#### Problem details:
Below are the entries; return every line among them that holds the word "venv".
--- START ---
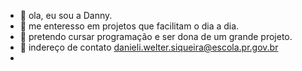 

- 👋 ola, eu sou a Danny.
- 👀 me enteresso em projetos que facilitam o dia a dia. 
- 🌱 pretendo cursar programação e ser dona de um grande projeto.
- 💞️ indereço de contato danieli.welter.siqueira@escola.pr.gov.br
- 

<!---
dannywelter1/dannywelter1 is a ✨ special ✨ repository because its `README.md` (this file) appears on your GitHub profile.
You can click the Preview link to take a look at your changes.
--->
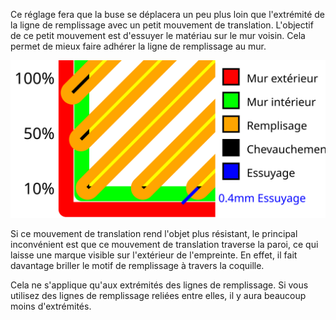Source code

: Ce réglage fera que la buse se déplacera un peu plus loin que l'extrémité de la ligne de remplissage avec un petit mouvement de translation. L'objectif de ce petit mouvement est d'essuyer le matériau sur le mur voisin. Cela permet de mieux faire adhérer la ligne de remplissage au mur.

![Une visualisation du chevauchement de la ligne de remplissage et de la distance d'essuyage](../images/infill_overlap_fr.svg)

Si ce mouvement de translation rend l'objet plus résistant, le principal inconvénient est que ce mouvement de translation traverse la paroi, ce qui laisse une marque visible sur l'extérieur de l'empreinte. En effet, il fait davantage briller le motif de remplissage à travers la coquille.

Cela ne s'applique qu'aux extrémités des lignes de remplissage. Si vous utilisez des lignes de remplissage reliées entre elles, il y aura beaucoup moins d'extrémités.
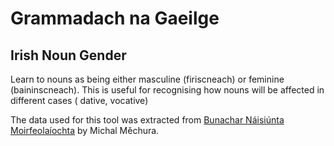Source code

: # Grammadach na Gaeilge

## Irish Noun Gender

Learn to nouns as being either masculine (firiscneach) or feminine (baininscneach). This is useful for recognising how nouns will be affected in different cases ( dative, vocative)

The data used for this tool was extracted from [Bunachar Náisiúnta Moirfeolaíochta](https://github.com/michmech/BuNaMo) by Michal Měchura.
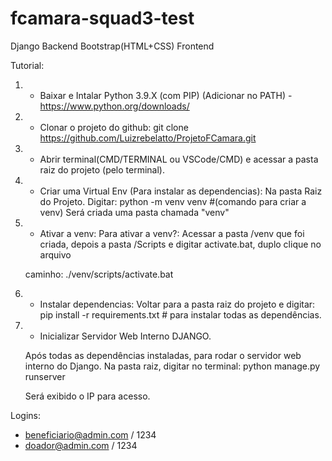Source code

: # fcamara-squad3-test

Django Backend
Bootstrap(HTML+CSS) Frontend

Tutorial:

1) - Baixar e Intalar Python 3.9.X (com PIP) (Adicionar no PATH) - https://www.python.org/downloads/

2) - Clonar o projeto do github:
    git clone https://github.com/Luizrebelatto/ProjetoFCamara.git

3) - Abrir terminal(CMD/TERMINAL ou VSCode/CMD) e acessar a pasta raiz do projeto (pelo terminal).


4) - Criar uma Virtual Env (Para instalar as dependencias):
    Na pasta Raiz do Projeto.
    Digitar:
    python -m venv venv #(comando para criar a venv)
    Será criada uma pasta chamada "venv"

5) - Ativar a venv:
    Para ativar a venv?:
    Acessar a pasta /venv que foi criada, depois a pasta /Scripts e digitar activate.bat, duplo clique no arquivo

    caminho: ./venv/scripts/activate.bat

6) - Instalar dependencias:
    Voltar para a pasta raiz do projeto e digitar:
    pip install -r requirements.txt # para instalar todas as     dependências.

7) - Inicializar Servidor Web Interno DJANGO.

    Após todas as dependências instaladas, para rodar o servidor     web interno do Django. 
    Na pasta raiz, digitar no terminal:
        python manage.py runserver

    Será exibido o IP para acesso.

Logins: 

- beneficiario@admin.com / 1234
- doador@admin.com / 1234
--- END ---
#### Task answer:
    python -m venv venv #(comando para criar a venv)
    Será criada uma pasta chamada "venv"
5) - Ativar a venv:
    Para ativar a venv?:
    Acessar a pasta /venv que foi criada, depois a pasta /Scripts e digitar activate.bat, duplo clique no arquivo
    caminho: ./venv/scripts/activate.bat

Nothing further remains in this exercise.